Но в нашем случае — при переходе от до-Дюша-на к после-Дюшана — мы можем попытаться понять, каким образом провокация стала значимой тактикой в истории живописи, которую все заставляет нас определить как историю, по сути своей стратегическую. Приведу единственный критерий, который, на мой взгляд, позволяет провести различие между подлинным художником и шарлатаном. У подлинного художника новшество или провокация, будучи сколь угодно стратегическими, никогда не являются всецело умышленными; их источник —во многом невольное открытие им пластических «ценностей», которые еще не считаются ценностями.
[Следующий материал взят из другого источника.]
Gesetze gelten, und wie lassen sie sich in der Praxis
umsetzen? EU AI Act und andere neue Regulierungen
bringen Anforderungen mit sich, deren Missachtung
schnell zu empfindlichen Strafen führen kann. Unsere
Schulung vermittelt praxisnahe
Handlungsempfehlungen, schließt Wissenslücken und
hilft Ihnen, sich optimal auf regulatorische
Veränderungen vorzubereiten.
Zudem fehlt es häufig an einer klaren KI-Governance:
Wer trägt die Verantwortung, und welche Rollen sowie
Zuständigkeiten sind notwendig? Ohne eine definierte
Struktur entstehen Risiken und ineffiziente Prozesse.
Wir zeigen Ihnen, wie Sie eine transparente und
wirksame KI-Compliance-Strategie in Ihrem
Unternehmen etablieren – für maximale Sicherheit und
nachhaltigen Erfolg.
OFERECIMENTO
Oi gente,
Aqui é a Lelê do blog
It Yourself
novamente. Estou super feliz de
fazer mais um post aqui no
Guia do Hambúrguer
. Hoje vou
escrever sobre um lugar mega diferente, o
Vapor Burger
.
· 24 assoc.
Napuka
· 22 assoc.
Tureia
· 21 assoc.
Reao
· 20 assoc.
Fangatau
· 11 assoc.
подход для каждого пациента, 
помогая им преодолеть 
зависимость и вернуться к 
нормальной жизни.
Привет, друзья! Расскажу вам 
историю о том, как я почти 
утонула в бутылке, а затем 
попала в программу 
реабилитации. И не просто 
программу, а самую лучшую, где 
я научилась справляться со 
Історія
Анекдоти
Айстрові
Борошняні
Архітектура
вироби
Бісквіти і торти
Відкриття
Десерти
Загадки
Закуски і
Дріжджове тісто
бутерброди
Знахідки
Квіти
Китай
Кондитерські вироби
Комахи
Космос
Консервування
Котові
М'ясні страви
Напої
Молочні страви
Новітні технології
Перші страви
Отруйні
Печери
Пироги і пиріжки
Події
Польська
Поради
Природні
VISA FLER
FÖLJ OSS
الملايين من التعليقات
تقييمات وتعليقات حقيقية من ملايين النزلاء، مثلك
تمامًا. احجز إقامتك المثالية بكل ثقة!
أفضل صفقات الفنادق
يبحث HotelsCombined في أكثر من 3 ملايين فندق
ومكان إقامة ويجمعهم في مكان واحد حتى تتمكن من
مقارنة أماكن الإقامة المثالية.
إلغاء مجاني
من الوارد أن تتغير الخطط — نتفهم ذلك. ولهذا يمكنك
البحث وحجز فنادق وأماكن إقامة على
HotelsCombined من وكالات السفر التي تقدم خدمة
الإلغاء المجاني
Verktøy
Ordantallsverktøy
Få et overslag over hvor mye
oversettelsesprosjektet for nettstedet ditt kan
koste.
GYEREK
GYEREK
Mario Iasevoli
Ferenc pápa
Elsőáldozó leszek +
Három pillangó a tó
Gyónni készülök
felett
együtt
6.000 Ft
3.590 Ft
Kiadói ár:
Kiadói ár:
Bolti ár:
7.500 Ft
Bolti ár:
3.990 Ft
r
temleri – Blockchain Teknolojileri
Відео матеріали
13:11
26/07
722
Можно сказать, что художник повинуется своему таланту или гению, своей интуиции, своим влечениям или бессознательному—термин не имеет значения; так или иначе, он повинуется толчку, ни происхождение, ни цель которого ему не ведомы, но который заставляет его преступить господствующий вкус —не потому, что он господствующий, а потому, что художник черпает свою уверенность художника в создаваемом им радикальном новшестве. В таком случае провокация должна пониматься буквально — как опережающее события требование.
Требование чего, если не имени «искусство» или «живописец»? Чем больше в жесте художника провокационности и «антихудожественности», тем яснее должно быть, что по сути он является яростным и подчас патетическим требованием признания. И, коль скоро это признание выражается скорее в присвоении имени, чем в суждении согласно ценностной шкале, художник-провокатор требует имени для своего произведения. Кто может дать ему это имя? Конечно же, зрители, и непременно последующие, то есть потомки, пусть и самые ближайшие. Отсюда ясно, что говорить о провокации — и в отдельных случаях о наиболее интересной, значимой провокации — как художественной стратегии имеет смысл лишь в отношении определенного исторического периода, как раз того, который соответствует феномену авангарда. В самом деле, условия возможности провокации как значимой стратегии —это условия, очерчиваемые временными законами авангарда, эволюцией и историчностью, необратимостью и возвратным действием. Опережающее события требование имени «живописца» или «искусства» имеет смысл исключительно в рамках культуры, управляемой необратимым временем и формируемой в качестве культуры возвратным движением.